RadioTimes.com caught up with Tamzin to hear all about gory prosthetics, subverting Blitz spirit and why Murder on the Home Front is different from all other detective dramas...

What can you tell us about your character, Molly Cooper?
When we meet Molly at the very beginning of the story, she's actually a journalist and reporter for a newspaper in London but she's got this fascination with crime scenes and wants to be a crime writer. Then she and Dr Lennox Collins get thrown together and she starts working for him as his secretary.
It doesn't take her long to ditch her career in journalism, then...
I think at that time people were making snap decisions because no one really knew if they were going to die that day or not. She changes her life pretty quickly but at the time that's what people were doing.
And what attracts her to Lennox?
He's got this burning passion for discovering the truth about these bodies and what they can tell people. He's got this cutting edge approach of doing things that Molly finds really fascinating - anyone who's passionate about what they do is fascinating - so I think that's what attracts her to work with him. And obviously he believes she can do big things. Women at that time weren't necessarily believed in but he thinks Molly is capable of doing what he asks and she finds that challenging and intriguing. A lot of the time, even though women were proving themselves equal to men, people still didn't think of them as capable in the workplace.
It sounds like a pretty intense relationship - will we see any romance blossom between the two?

--- --- ---

Copy out the entire interview about Murder on the Home Front word for word. The records that follow have no connection to the interview.

--- --- ---

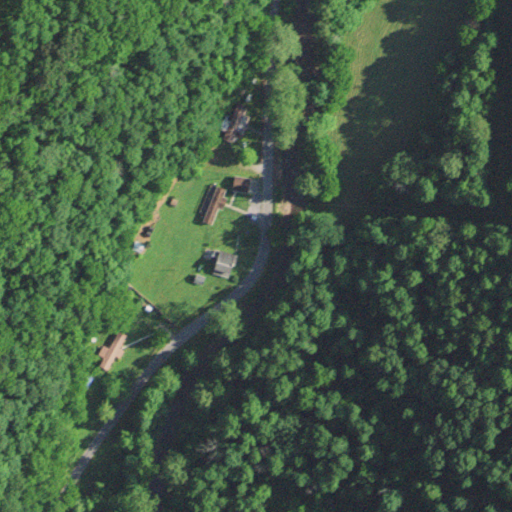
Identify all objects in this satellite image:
building: (233, 121)
building: (235, 123)
building: (239, 182)
building: (240, 184)
building: (212, 205)
building: (213, 206)
building: (222, 263)
building: (221, 264)
building: (197, 279)
road: (241, 289)
building: (111, 350)
building: (111, 352)
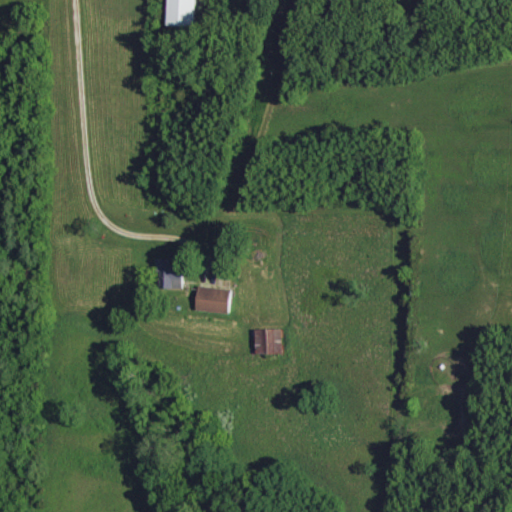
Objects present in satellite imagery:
building: (181, 13)
road: (83, 158)
building: (169, 275)
building: (214, 300)
building: (269, 342)
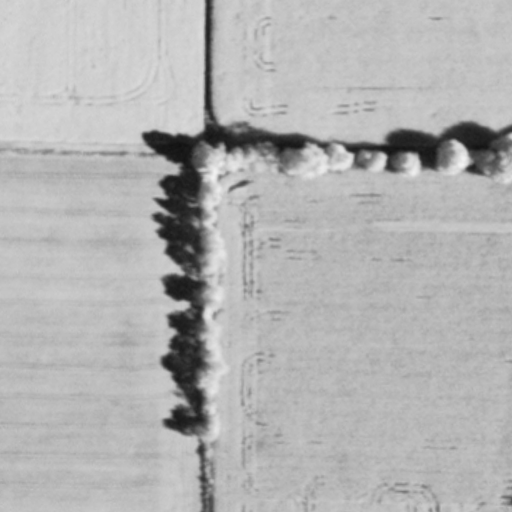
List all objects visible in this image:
crop: (256, 256)
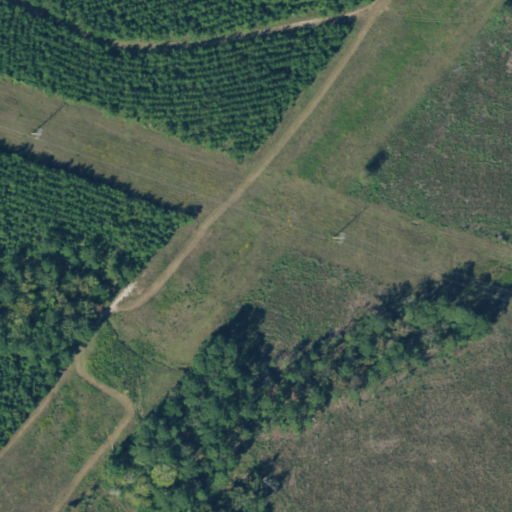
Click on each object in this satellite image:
road: (196, 18)
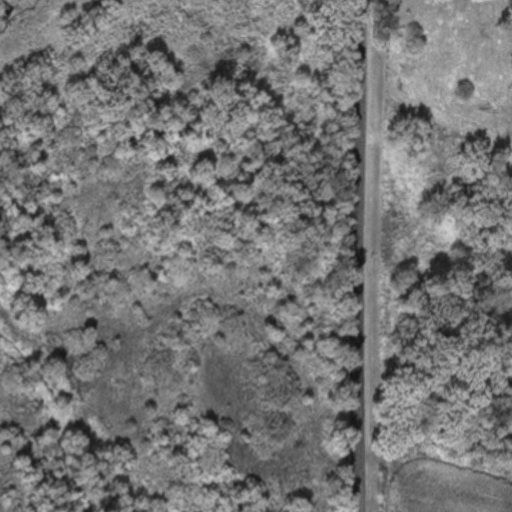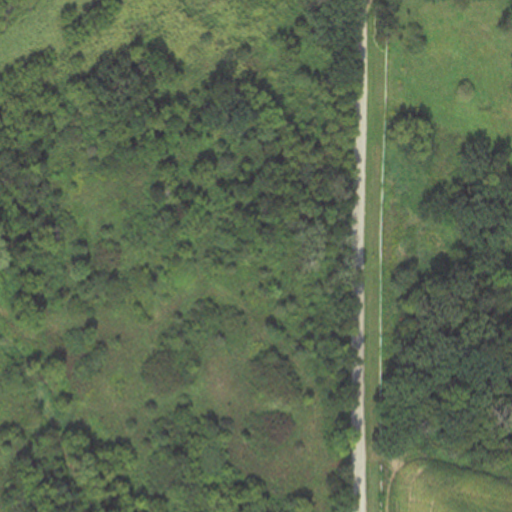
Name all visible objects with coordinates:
road: (360, 255)
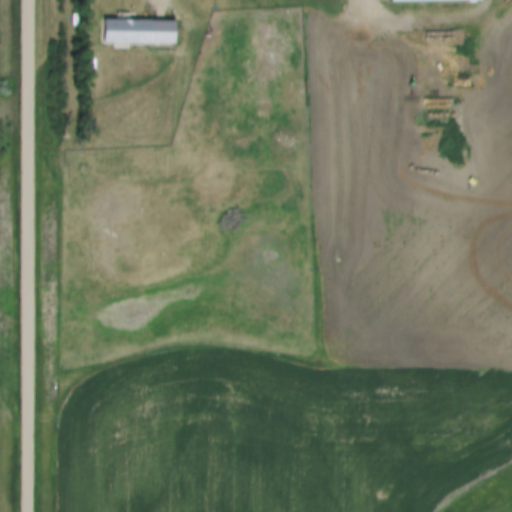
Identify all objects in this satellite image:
building: (431, 1)
building: (125, 33)
road: (26, 256)
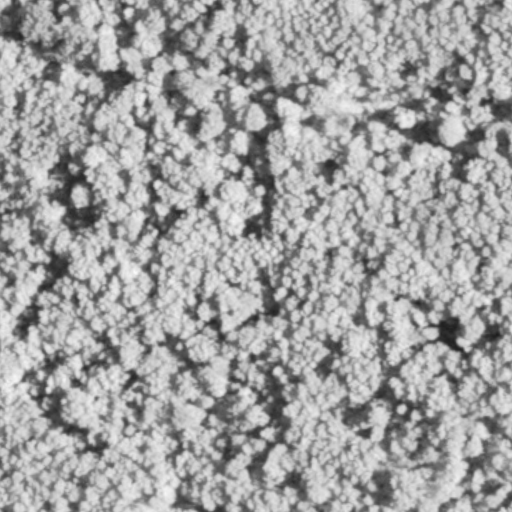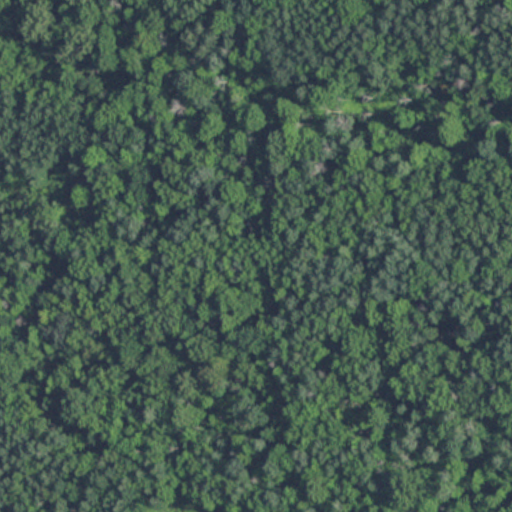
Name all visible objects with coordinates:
park: (256, 256)
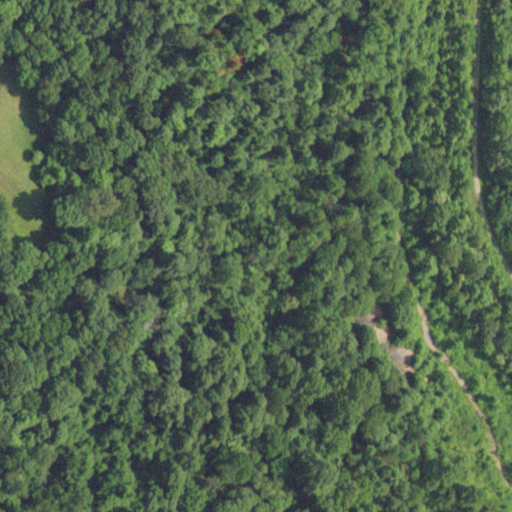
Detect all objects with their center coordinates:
road: (261, 277)
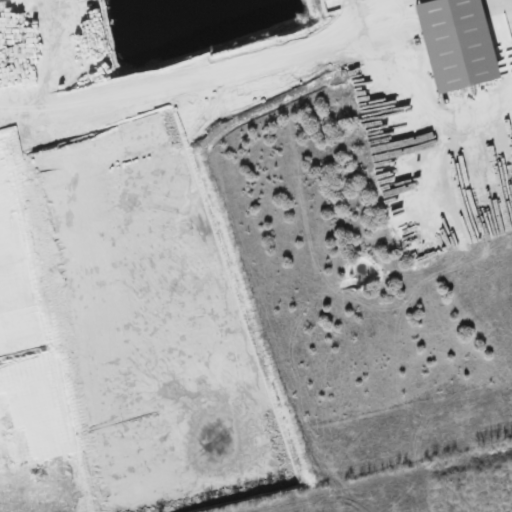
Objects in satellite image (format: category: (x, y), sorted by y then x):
building: (457, 43)
quarry: (229, 56)
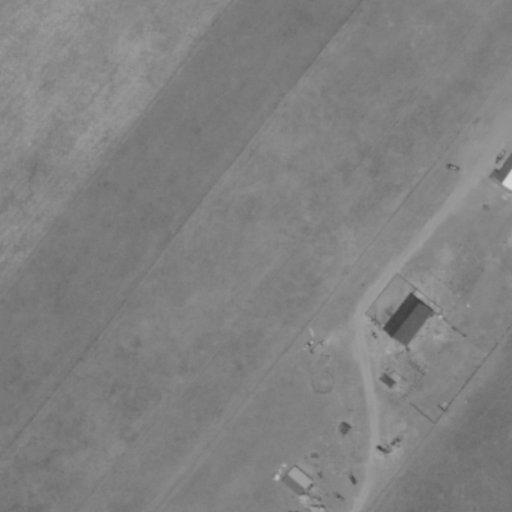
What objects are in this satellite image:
building: (406, 321)
building: (295, 481)
road: (353, 510)
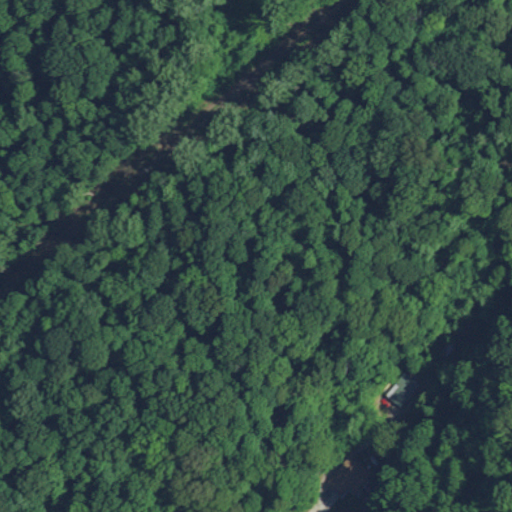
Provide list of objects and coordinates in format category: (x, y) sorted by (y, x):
building: (402, 388)
building: (348, 475)
road: (321, 507)
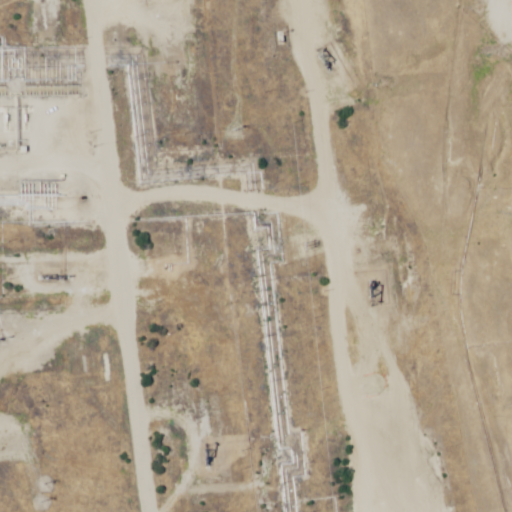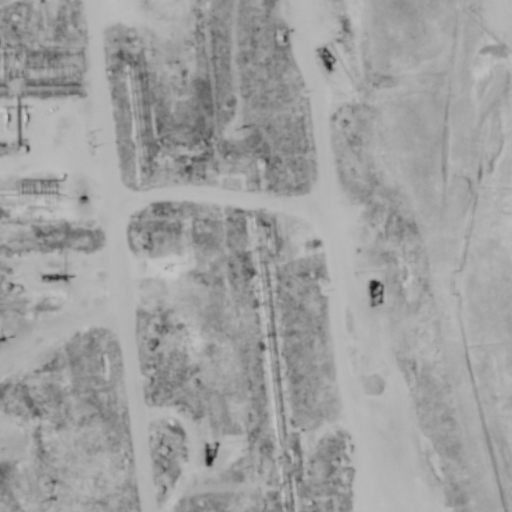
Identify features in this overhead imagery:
road: (188, 215)
road: (53, 343)
road: (277, 481)
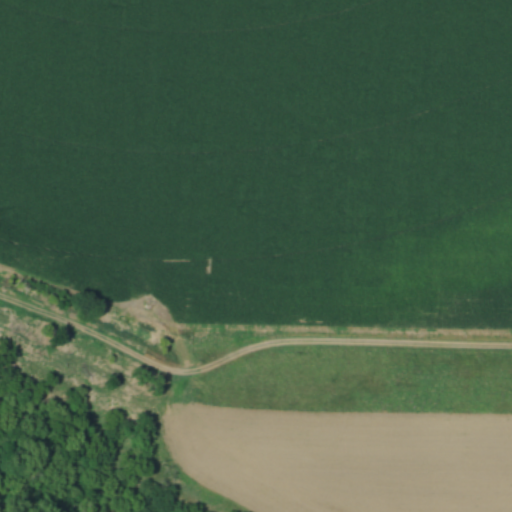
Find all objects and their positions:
crop: (259, 142)
park: (253, 418)
crop: (351, 457)
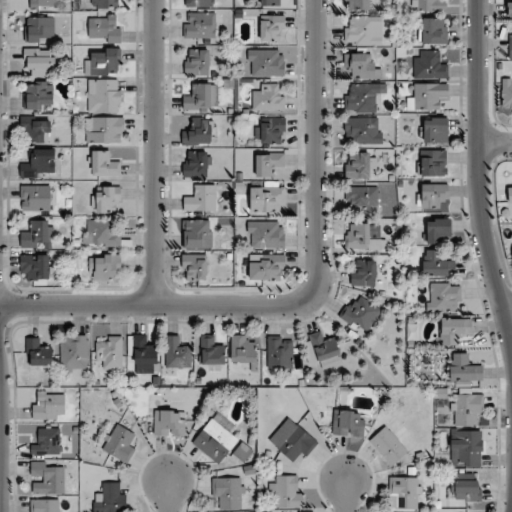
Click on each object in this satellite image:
building: (272, 2)
building: (105, 3)
building: (198, 3)
building: (40, 4)
building: (357, 5)
building: (429, 5)
building: (509, 7)
building: (199, 26)
building: (104, 28)
building: (272, 28)
building: (40, 29)
building: (363, 30)
building: (433, 30)
building: (510, 47)
building: (40, 61)
building: (103, 62)
building: (196, 62)
building: (265, 62)
building: (428, 65)
building: (361, 66)
building: (39, 95)
building: (103, 95)
building: (427, 96)
building: (506, 96)
building: (201, 97)
building: (362, 97)
building: (269, 98)
building: (104, 130)
building: (270, 130)
building: (363, 130)
building: (434, 130)
building: (198, 132)
road: (495, 143)
road: (153, 152)
building: (432, 162)
building: (268, 163)
building: (104, 164)
building: (195, 164)
building: (39, 165)
building: (359, 165)
road: (480, 171)
building: (510, 194)
building: (432, 196)
building: (35, 198)
building: (362, 198)
building: (201, 199)
building: (267, 199)
building: (107, 200)
building: (438, 231)
building: (100, 233)
building: (197, 233)
building: (37, 235)
building: (265, 235)
building: (365, 237)
building: (437, 264)
building: (37, 267)
building: (106, 267)
building: (194, 267)
building: (266, 267)
building: (364, 273)
road: (301, 298)
building: (443, 298)
road: (507, 305)
building: (361, 314)
building: (454, 331)
building: (325, 350)
building: (211, 351)
building: (243, 351)
building: (34, 352)
building: (110, 352)
building: (280, 352)
building: (145, 353)
building: (177, 353)
building: (73, 354)
building: (465, 368)
building: (48, 405)
building: (466, 409)
building: (169, 423)
building: (348, 423)
building: (215, 441)
building: (47, 442)
building: (119, 444)
building: (296, 444)
building: (388, 446)
building: (466, 448)
building: (243, 452)
building: (47, 478)
building: (465, 488)
building: (287, 491)
building: (229, 492)
building: (405, 493)
road: (168, 495)
road: (347, 495)
building: (110, 499)
building: (44, 505)
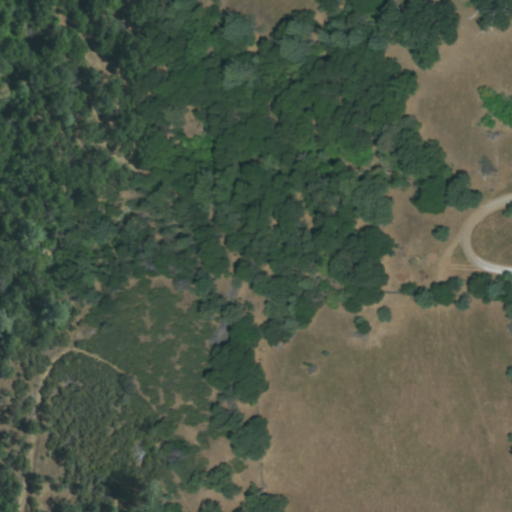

--- --- ---

• [EXPECTED ANSWER]
RadioTimes.com caught up with Tamzin to hear all about gory prosthetics, subverting Blitz spirit and why Murder on the Home Front is different from all other detective dramas...

What can you tell us about your character, Molly Cooper?
When we meet Molly at the very beginning of the story, she's actually a journalist and reporter for a newspaper in London but she's got this fascination with crime scenes and wants to be a crime writer. Then she and Dr Lennox Collins get thrown together and she starts working for him as his secretary.
It doesn't take her long to ditch her career in journalism, then...
I think at that time people were making snap decisions because no one really knew if they were going to die that day or not. She changes her life pretty quickly but at the time that's what people were doing.
And what attracts her to Lennox?
He's got this burning passion for discovering the truth about these bodies and what they can tell people. He's got this cutting edge approach of doing things that Molly finds really fascinating - anyone who's passionate about what they do is fascinating - so I think that's what attracts her to work with him. And obviously he believes she can do big things. Women at that time weren't necessarily believed in but he thinks Molly is capable of doing what he asks and she finds that challenging and intriguing. A lot of the time, even though women were proving themselves equal to men, people still didn't think of them as capable in the workplace.
It sounds like a pretty intense relationship - will we see any romance blossom between the two?